Campylobacter...un nouveau voisin au sein du microbiome!
Tout amateur de bonne chair et éleveur souhaite un poulet en chair et sain. Or, une bactérie sournoise, Campylobacter, apprécie de vivre dans le volatile.
Si l’oiseau s’en accommode, c’est malheureusement souvent le cas, cela peut mal tourner pour l'amateur de poulet!
Celui-ci pourrait être gratifié d’une intoxication alimentaire après dégustation. L’industrie et les chercheurs sont donc à l’affût de toute innovation pour diminuer, voir empêcher ce microbe de s’installer chez la volaille.
Les microbes vivent dans la nature et à l’intérieur même des animaux. Ils vivent et se réunissent dans des lieux propices à leurs besoins, constituant une population complexe avec d’autres microbes. Ainsi, il y a les microbes natifs de la place (toujours retrouvés chez tous les poulets), les nouveaux arrivants (qui ne s’installent que s’ils entrent dans l’oiseau) et les microbes touristes plus ou moins turbulents (ceux en transit). On dénomme une telle population : le microbiote.
Pour analyser le microbiote digestif, les chercheurs utilisent actuellement une méthode indirecte : ils font un recensement des séquences ADN du système digestif. Comme on ne sait toujours pas cultiver certaines bactéries, il nous est impossible de les isoler et de les dénombrer directement. Par contre, les chercheurs savent détecter et analyser leur ADN. Or, les séquences d’ADN c’est un peu comme des numéros de passeports spécifiques à des types précis de microorganismes. On peut alors compter le nombre de passeports différents et ainsi avoir un portrait du bagage génétique de la population, aussi appelé le microbiome. Il faut noter que le microbiome peut être spécifique à une région (buccal, digestif, cutané, etc.) et est spécifique à un animal donné (chien, poulet, porc, humain, etc.). De plus, le microbiome évolue au cours du temps et peut être bouleversé, pour le meilleur ou pour le pire, par la maladie, l’alimentation ou le stress par exemple.

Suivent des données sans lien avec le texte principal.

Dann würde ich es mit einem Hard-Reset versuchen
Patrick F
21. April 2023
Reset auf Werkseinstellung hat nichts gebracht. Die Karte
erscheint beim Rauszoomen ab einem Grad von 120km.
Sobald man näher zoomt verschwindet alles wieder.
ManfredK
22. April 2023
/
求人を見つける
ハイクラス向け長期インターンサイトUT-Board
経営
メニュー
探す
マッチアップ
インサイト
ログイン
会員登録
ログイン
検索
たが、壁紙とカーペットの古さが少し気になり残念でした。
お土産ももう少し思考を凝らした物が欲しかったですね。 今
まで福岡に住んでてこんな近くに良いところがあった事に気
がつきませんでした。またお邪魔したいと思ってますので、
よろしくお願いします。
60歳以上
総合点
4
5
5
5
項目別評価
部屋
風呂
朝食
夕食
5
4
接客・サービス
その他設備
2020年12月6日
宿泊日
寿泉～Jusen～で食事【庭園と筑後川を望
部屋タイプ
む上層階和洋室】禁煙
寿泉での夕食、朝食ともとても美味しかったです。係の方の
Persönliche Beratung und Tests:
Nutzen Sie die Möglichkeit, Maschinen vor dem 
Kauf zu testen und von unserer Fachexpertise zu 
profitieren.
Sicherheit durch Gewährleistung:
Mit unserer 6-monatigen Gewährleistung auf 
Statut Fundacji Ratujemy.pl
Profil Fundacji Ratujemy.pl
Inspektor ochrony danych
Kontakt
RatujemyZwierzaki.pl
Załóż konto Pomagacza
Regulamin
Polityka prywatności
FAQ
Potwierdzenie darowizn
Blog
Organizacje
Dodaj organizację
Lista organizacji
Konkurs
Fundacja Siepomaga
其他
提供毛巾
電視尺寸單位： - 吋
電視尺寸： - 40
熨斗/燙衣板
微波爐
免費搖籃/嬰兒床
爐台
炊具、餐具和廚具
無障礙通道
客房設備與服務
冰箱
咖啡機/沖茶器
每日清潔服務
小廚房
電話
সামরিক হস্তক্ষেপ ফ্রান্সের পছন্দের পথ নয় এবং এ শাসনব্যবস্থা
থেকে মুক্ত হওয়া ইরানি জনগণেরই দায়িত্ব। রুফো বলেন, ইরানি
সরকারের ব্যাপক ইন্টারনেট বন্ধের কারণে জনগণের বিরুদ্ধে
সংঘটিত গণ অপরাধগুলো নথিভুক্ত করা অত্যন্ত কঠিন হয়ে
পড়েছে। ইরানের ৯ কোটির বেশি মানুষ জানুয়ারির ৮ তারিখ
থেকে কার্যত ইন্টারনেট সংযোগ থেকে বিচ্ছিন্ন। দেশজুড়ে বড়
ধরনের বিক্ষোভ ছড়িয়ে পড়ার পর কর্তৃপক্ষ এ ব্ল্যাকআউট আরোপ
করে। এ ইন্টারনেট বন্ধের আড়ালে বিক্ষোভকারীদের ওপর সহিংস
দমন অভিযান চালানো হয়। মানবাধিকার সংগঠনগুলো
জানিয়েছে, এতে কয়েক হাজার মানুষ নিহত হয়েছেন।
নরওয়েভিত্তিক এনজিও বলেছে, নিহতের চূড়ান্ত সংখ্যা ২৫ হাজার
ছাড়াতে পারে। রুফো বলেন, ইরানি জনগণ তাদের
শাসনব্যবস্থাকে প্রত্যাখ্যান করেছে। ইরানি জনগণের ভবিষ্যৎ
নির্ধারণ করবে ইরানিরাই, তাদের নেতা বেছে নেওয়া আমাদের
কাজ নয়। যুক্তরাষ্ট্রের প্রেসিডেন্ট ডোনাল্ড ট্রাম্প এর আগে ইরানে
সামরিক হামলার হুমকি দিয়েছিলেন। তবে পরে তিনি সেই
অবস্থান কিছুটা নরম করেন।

Or le microbiome apparait comme le nouveau concept incontournable pour la médecine de demain, tant animale qu’humaine. Chez l’humain, le contrôler permettrait de guérir l’obésité, de réduire les allergies alimentaires ou même d’aller jusqu’à atténuer le développement du trouble du spectre de l'autisme (TSA). Chez les animaux, on parle de meilleures résistances aux maladies et de performances de croissance plus accrues et plus stables pour permettre à l’agriculture d’offrir au consommateur des produits hautement sécuritaires, faits dans les plus hauts standards de qualité et tout cela à un prix raisonnable.
Cependant, les promesses sont actuellement à la hauteur du manque de données et de la rareté des applications testées et éprouvées. La patience et des travaux scientifiques plus poussés sont donc requis. Ainsi, plusieurs équipes de recherche ont identifié des microbiomes spécifiques qui sont associés au niveau de bien-être des animaux. De nombreux additifs alimentaires qui pourraient d’orienter bénéfiquement le microbiome vers cet objectif santé sont actuellement développés.
Revenons maintenant plus précisément à notre Campylobacter. On ne savait pas si et comment l’implantation de Campylobacter, dans un poulet affecte son microbiome intestinal. C’est justement ce qu’a investigué l’équipe de la Chaire de recherche en salubrité des viandes (CRSV) de l’Université de Montréal, composée de Alexandre Thibodeau, Philippe Fravalo et Ann Letellier. Pour cela, ils se sont associés à l’épidémiologiste Julie Arsenault (Université de Montréal) et à Étienne Yergeau (National Research Council of Canada) expert en analyse du microbiome. Résultat : la diversité des communautés habitant le caecum des oiseaux est globalement inchangée par l’arrivée de Campylobacter, mais de rares relations de voisinage peuvent être perturbées et même aller jusqu’à forcer certains membres à déménager. Bref, Campylobacter est un nouvel arrivant avec lequel quelques membres du microbiote caecal du poulet ne font pas bon voisinage tandis que d’autres semblent même favoriser son implantation. Ces travaux présentent donc le portrait du microbiome aviaire colonisé par Campylobacter et vont servir de référence aux chercheurs pour tester toute innovation cherchant à diminuer la contamination des poulets par cette bactérie.